Regardless of the situation or circumstance, there’s one strategy that will never let you down—focus on what you can control.
Regarding the pandemic, we can control whether we practice social distancing, wear a mask in public, stay home except for essential travel, or wash our hands frequently. We can’t control the course of the pandemic, when it will end, when a vaccine will be developed or when our schools will open again.
Regarding the markets, we can control diversifying our portfolios, when we rebalance, finding opportunities for tax-loss harvesting or executing other nimble investment strategies. We can’t control how much the market goes up or down from here.
And regarding our clients, we can’t control their behavior or their reaction to what’s happening in the markets, but we can control the experience we create for them during this crisis so coming out of it they will regard us as their advisor for life. One way to do that is underscore your value by doubling down on your client experience to support your clients as they’re feeling most vulnerable.

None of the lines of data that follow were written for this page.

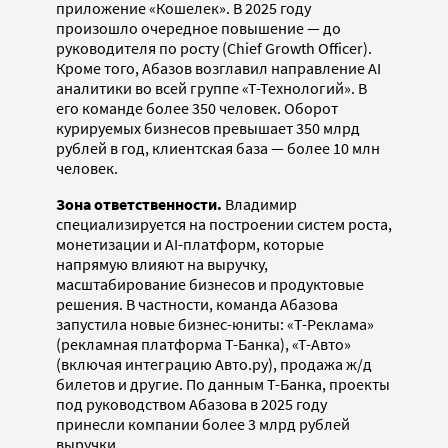
приложение «Кошелек». В 2025 году
произошло очередное повышение — до
руководителя по росту (Chief Growth Officer).
Кроме того, Абазов возглавил направление AI
аналитики во всей группе «Т-Технологий». В
его команде более 350 человек. Оборот
курируемых бизнесов превышает 350 млрд
рублей в год, клиентская база — более 10 млн
человек.
Зона ответственности.
Владимир
специализируется на построении систем роста,
монетизации и AI-платформ, которые
напрямую влияют на выручку,
масштабирование бизнесов и продуктовые
решения. В частности, команда Абазова
запустила новые бизнес-юниты: «T-Реклама»
(рекламная платформа Т-Банка), «Т-Авто»
(включая интеграцию Авто.ру), продажа ж/д
билетов и другие. По данным Т-Банка, проекты
под руководством Абазова в 2025 году
принесли компании более 3 млрд рублей
выручки.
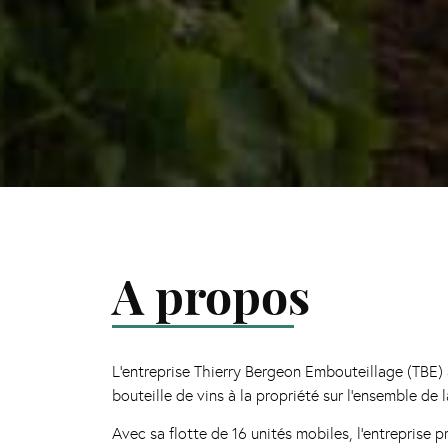
A propos
L’entreprise Thierry Bergeon Embouteillage (TBE)
bouteille de vins à la propriété sur l’ensemble de 
Avec sa flotte de 16 unités mobiles, l’entreprise p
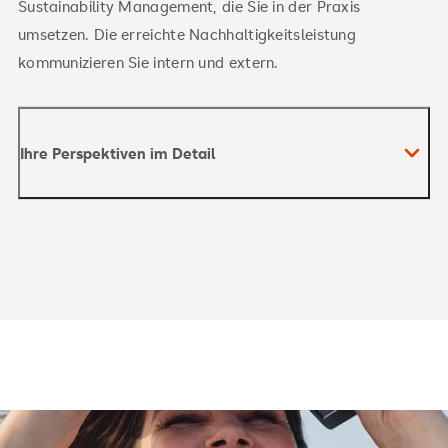
Sustainability Management, die Sie in der Praxis
umsetzen. Die erreichte Nachhaltigkeitsleistung
kommunizieren Sie intern und extern.
Ihre Perspektiven im Detail
Berufsfelder und Branchen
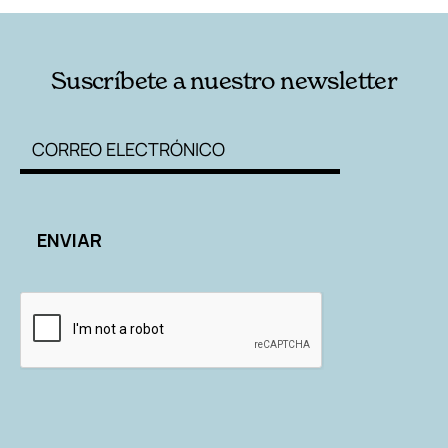
Suscríbete a nuestro newsletter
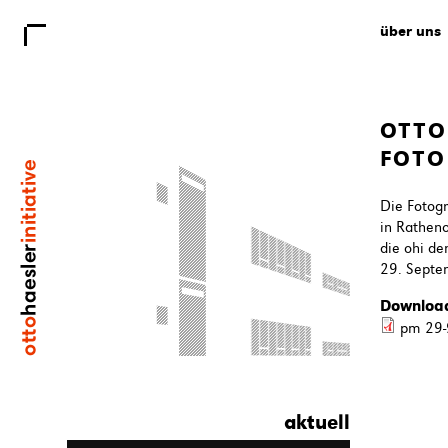
über uns
OTTO
FOTO
Die Fotogr
in Rathen
die ohi de
29. Septe
Downloa
pm 29-
aktuell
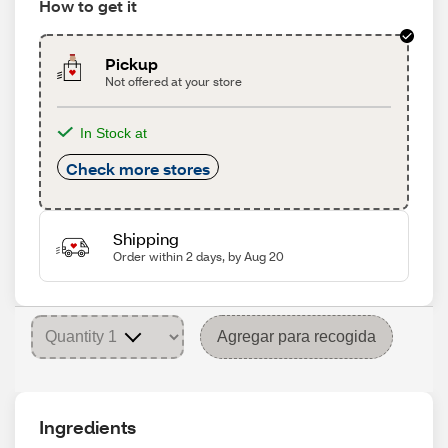
How to get it
Pickup
Not offered at your store
In Stock at
Check more stores
Shipping
Order within 2 days, by Aug 20
Agregar para recogida
Ingredients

Well before the coronavirus outbreak, I was having many conversations with advisors and industry leaders—both in person at conferences and on my Between Now and Success podcast about how to create a compelling client experience that becomes a true competitive advantage.
Here’s what several top advisors and a leading researcher and author told me about providing an exceptional client experience, and how you can adapt those ideas to help your clients when they need you the most.
1. Meet your clients where—and when—they need you. At a crisis moment like this, an advisor’s regular businesses hours shouldn’t apply.
Your retired clients, who worked so hard to schedule their time without work, just had those schedules torn up. Your working clients are juggling WFH, kids’ e-learning and a very uncertain college landscape for their teenagers. Many of your market-skeptical millennial clients are out of work or soon will be.
And we’re all managing the worry over health care and meeting basic needs that comes with living through this pandemic.
Customer service expert Joseph Michelli has studied what separates superstar firms like Starbucks, Zappos, Ritz-Carlton and Mercedes-Benz from the merely great. He told me that one common denominator of world-class customer service is meeting customers on their terms, where and when they need you the most.